Protect Yourself — Check for Possible Brass Case Wall Failure

cartridge case separation

We are re-publishing this article at the request of Forum members who found the information very valuable. If you haven’t read this Safety Tip before, take a moment to learn how you can inspect your fired brass to determine if there may be a potential for case separation. A case separation can be dangerous, potentially causing serious injury.

cartridge case separationOn the highly-respected Riflemans’ Journal blog, created by our late dear friend German Salazar*, there was an excellent article about Cartridge Case-Head Separation. In this important article, Salazar (aka GS Arizona) examined the causes of this serious problem and explained the ways you can inspect your brass to minimize the risk of a case-head separation. As cases get fired multiple times and then resized during reloading, the cases can stretch.
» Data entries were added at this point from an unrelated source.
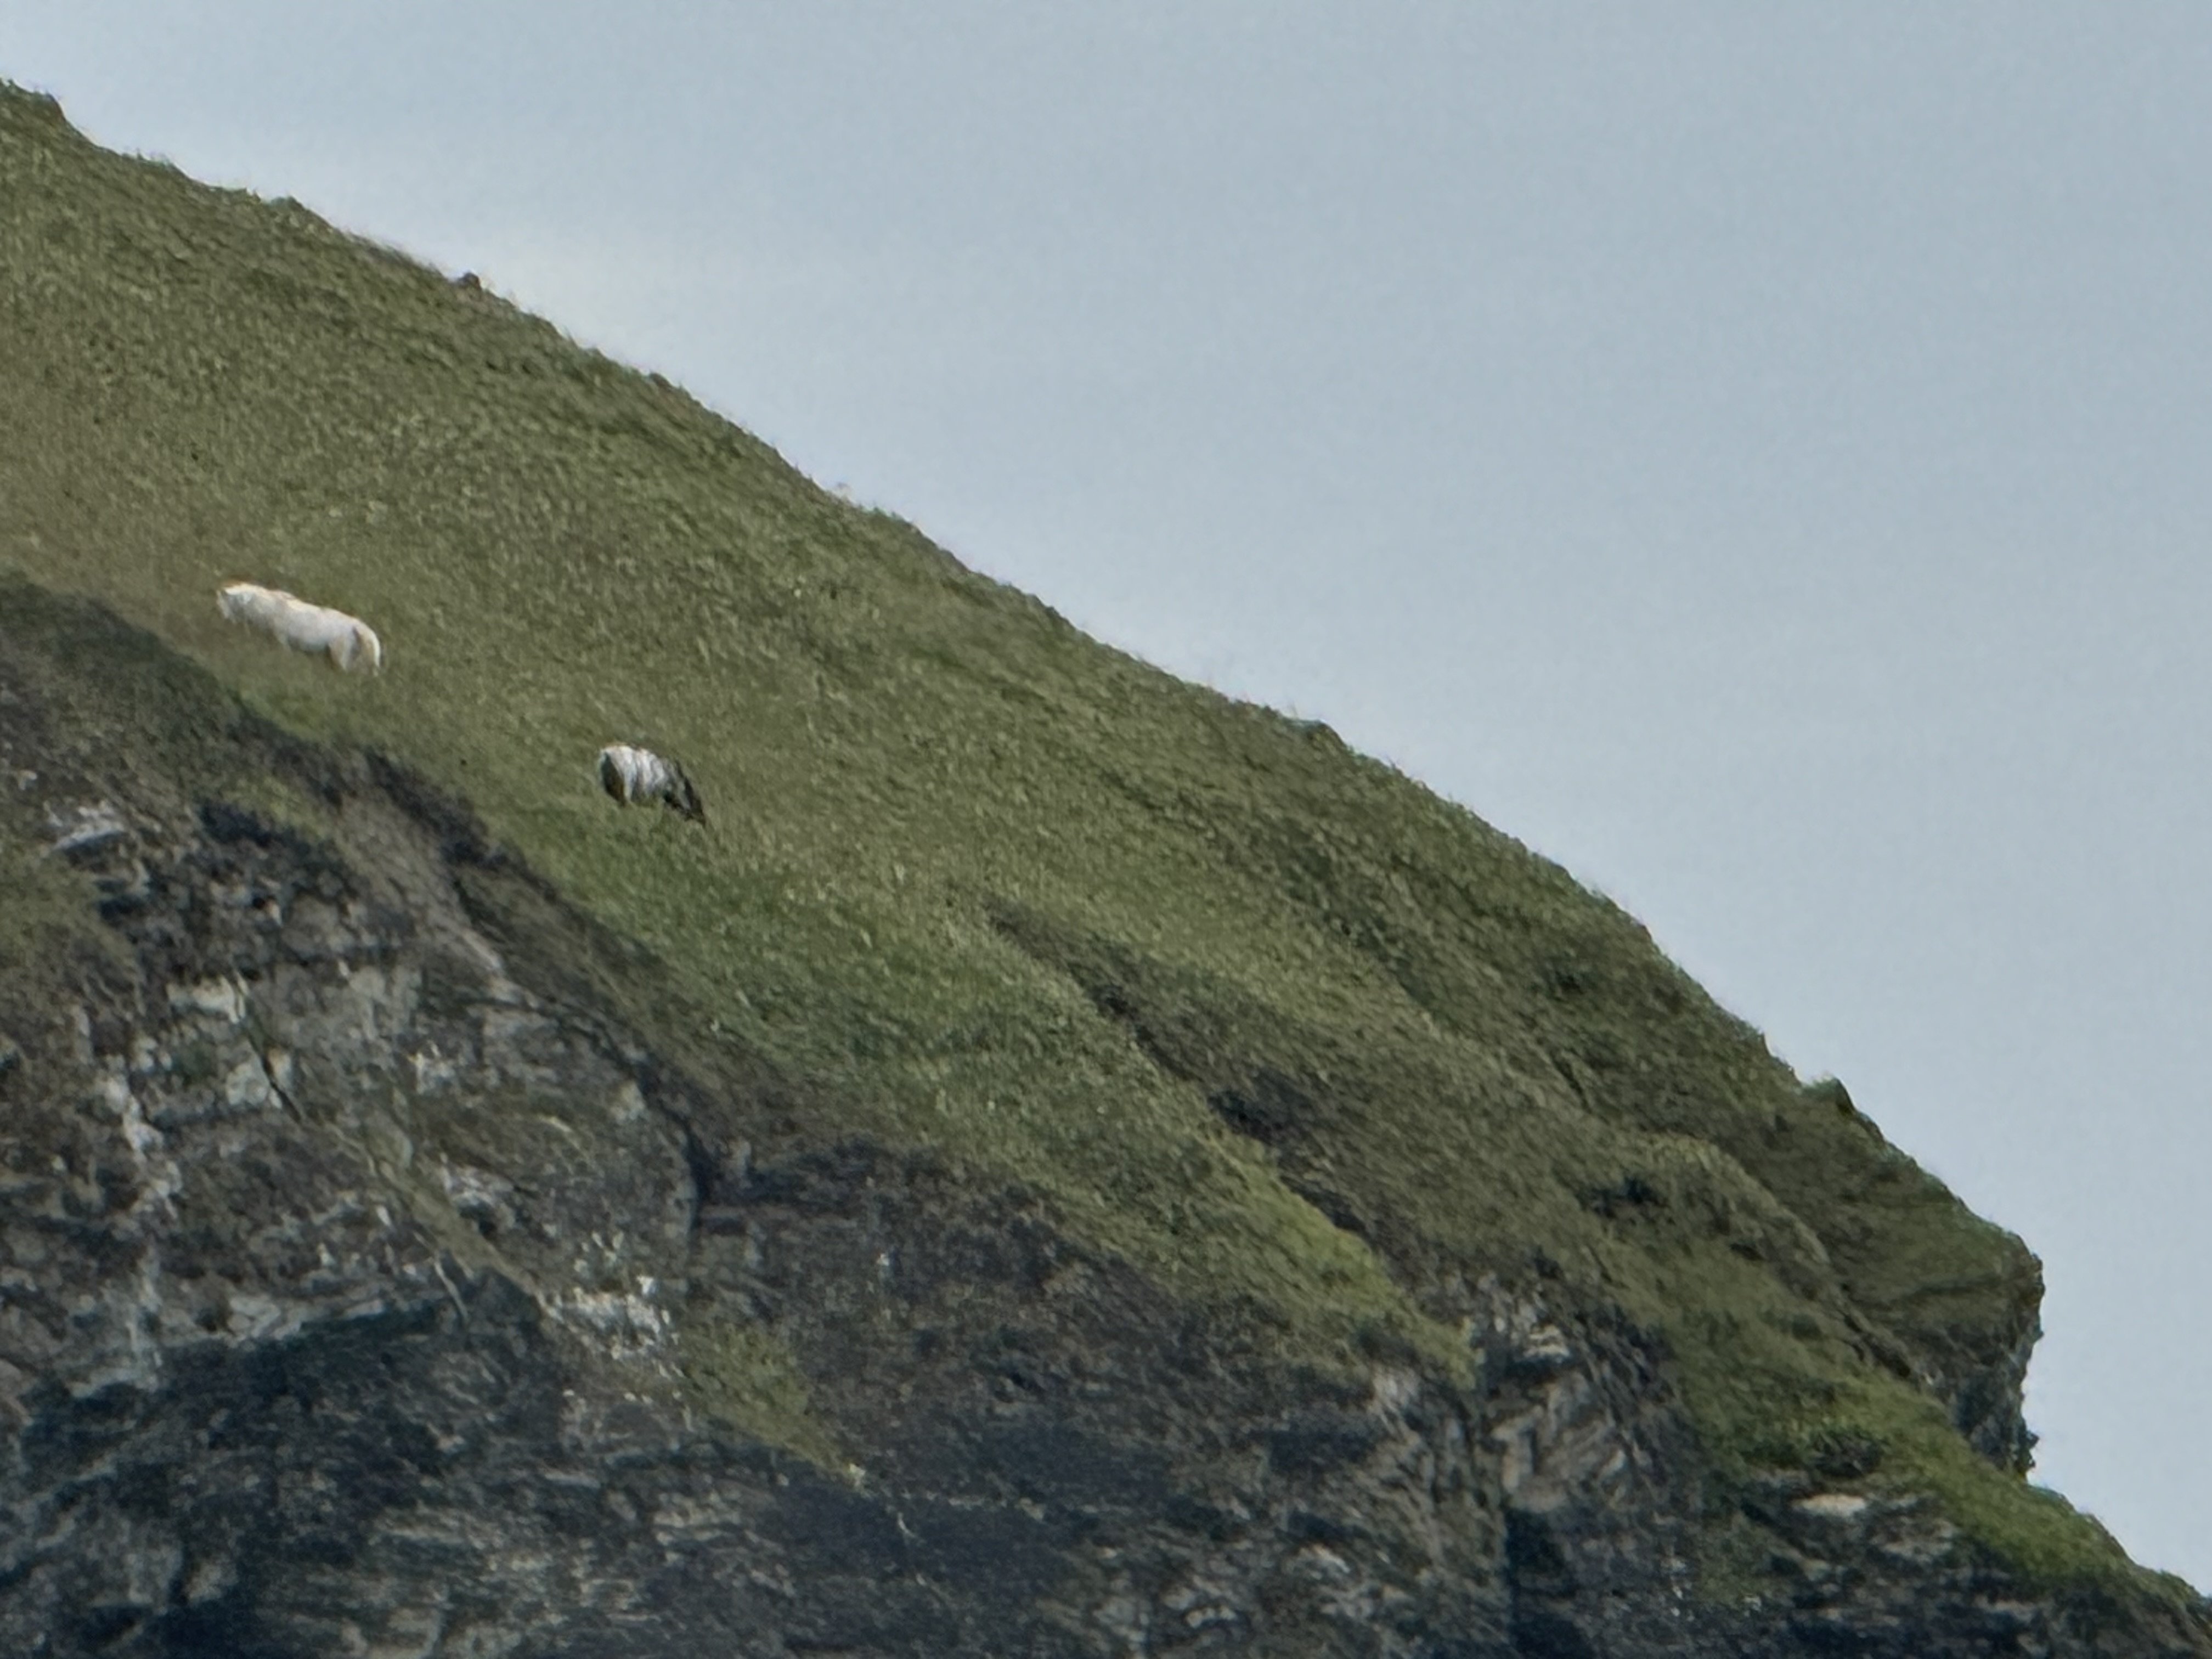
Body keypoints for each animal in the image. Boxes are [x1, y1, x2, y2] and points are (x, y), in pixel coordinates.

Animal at [216, 582, 383, 674]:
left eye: (229, 599)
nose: (224, 617)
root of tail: (356, 624)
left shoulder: (281, 637)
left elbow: (285, 653)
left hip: (340, 653)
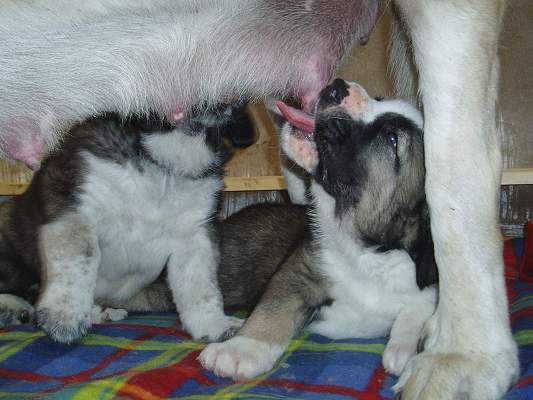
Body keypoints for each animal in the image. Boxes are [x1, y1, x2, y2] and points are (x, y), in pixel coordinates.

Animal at [0, 107, 242, 344]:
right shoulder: (74, 208)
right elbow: (80, 256)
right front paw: (64, 315)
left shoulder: (196, 232)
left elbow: (200, 282)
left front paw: (213, 324)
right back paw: (13, 308)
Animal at [200, 79, 436, 382]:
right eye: (380, 99)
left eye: (392, 139)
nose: (338, 86)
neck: (365, 253)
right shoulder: (300, 271)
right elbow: (273, 310)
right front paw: (241, 349)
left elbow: (419, 307)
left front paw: (406, 349)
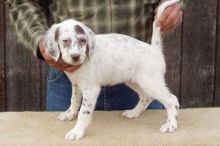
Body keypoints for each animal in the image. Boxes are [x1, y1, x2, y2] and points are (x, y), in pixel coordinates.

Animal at [43, 0, 180, 141]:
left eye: (83, 40)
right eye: (65, 41)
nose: (76, 56)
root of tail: (154, 49)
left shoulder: (91, 89)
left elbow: (83, 113)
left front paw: (77, 132)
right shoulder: (76, 84)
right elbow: (74, 100)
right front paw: (69, 114)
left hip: (151, 82)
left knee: (172, 100)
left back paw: (171, 125)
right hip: (134, 81)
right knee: (146, 97)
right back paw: (133, 113)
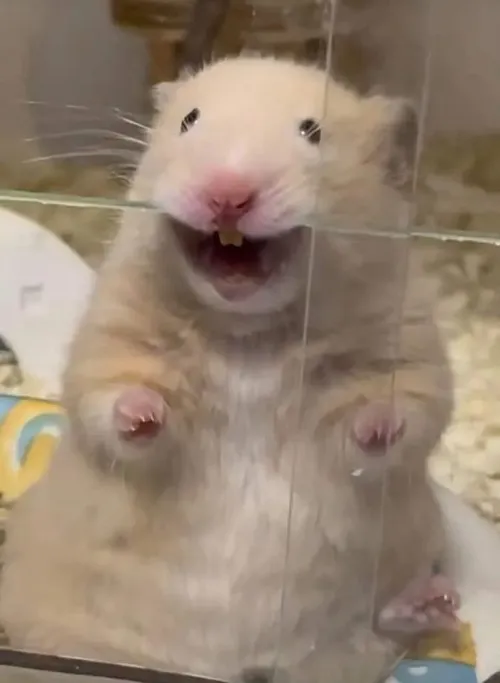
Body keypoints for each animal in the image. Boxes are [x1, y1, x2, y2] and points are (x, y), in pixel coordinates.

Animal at [0, 56, 454, 683]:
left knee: (378, 633)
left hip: (347, 647)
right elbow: (111, 398)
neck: (248, 333)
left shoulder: (406, 344)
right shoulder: (111, 335)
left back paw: (429, 604)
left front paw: (376, 422)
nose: (228, 196)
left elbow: (403, 410)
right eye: (189, 121)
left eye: (312, 131)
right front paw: (145, 413)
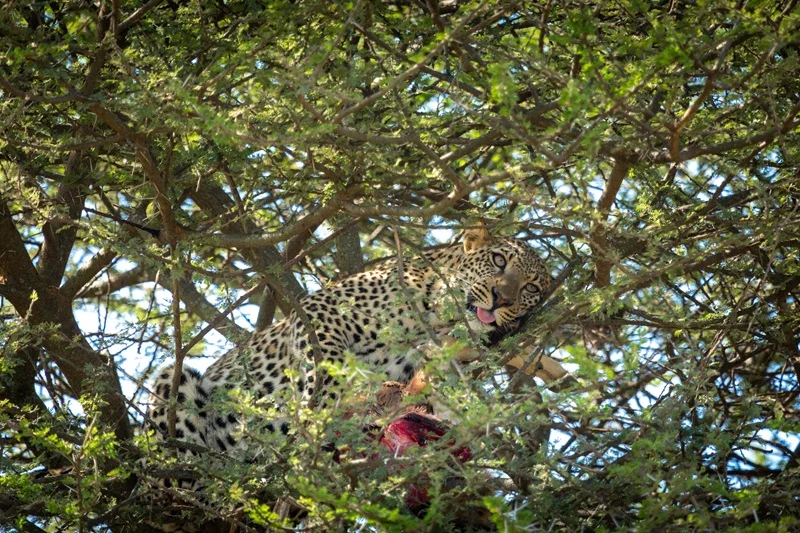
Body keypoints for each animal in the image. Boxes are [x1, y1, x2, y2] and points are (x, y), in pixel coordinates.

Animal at [147, 227, 551, 457]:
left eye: (531, 288)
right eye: (498, 260)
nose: (501, 299)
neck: (436, 319)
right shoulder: (317, 310)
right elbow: (328, 360)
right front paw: (322, 405)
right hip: (173, 381)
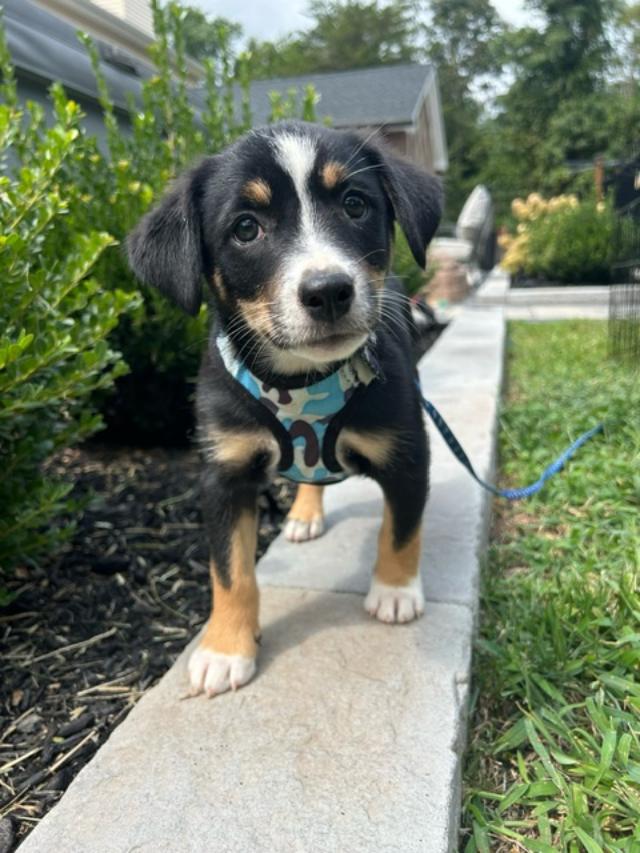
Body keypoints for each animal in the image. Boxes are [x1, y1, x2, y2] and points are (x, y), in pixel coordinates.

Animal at [127, 120, 442, 696]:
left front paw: (394, 590)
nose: (329, 291)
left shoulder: (408, 451)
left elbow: (402, 528)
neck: (301, 380)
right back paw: (302, 513)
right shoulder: (224, 472)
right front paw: (226, 649)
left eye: (355, 205)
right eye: (246, 228)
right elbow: (229, 570)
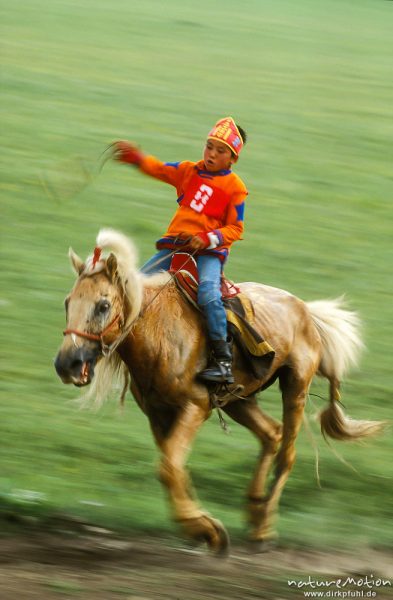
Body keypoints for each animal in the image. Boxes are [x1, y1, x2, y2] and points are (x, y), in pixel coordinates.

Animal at [55, 229, 382, 552]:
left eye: (103, 305)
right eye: (68, 302)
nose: (66, 364)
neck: (159, 332)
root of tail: (305, 309)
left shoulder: (195, 406)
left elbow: (169, 466)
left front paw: (204, 528)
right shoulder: (157, 412)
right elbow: (174, 466)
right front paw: (203, 527)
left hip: (295, 387)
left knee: (286, 454)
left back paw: (264, 525)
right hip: (238, 400)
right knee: (271, 434)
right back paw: (255, 514)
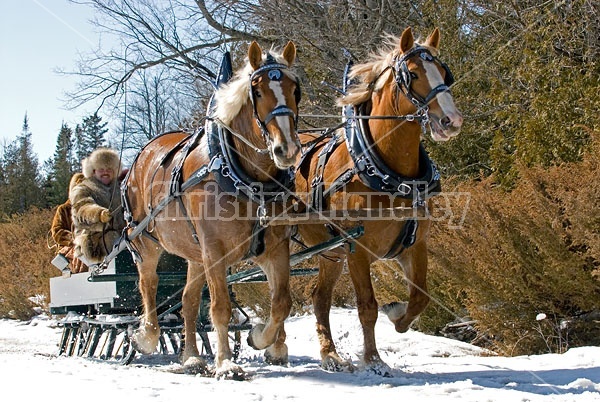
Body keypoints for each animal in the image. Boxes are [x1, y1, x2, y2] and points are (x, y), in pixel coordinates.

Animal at [122, 41, 300, 380]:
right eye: (257, 91)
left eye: (295, 89)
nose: (287, 149)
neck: (243, 176)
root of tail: (140, 156)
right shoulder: (214, 249)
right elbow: (220, 307)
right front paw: (227, 363)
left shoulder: (274, 247)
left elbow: (282, 301)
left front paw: (264, 340)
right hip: (146, 241)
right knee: (148, 285)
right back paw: (146, 335)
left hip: (194, 253)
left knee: (188, 302)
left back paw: (191, 357)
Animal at [296, 27, 464, 374]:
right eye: (413, 74)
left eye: (444, 73)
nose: (451, 120)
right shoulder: (357, 249)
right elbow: (367, 307)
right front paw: (374, 360)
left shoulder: (415, 244)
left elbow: (420, 297)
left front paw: (398, 315)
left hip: (329, 252)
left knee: (319, 297)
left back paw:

Typically, there is a point in the lower section of the case where the case-walls thin out. This is your “danger zone” and you need to watch for tell-tale signs of weakening.

The photo below shows a case sectioned so that you can see where the case wall becomes thinner near the web. You can see a little arrow into the soot inside the case pointing to the thinned area. This case hadn’t split yet, but it most likely would do so after one or two more firings.

cartridge case separation

Paper Clip Hack for Detecting Problems
The article provided a great, easy tip for detecting potential problems. You can use a bent paper clip to detect potential case wall problems. Slide the paper clip inside your case to check for thin spots. GS Arizona explains: “This simple little tool (bent paper clip) will let you check the inside of cases before you reload them. The thin spot will be immediately apparent as you run the clip up the inside of the case. If you’re seeing a shiny line on the outside and the clip is really hitting a thin spot inside, it’s time to retire the case. If you do this every time you reload, on at least 15% of your cases, you’ll develop a good feel for what the thin spot feels like and how it gets worse as the case is reloaded more times. And if you’re loading the night before a match and feel pressured for time — don’t skip this step!”


* Sadly, German Salazar passed away unexpectedly on June 21, 2022 at age 62. German was a great inspiration to this site and help guide the creation of the AccurateShooter Forum. A brilliant man, expert attorney, and top-tier marksman, German will be sorely missed in the shooting sports world. We plan a more lengthy In Memoriam tribute to German in the weeks ahead.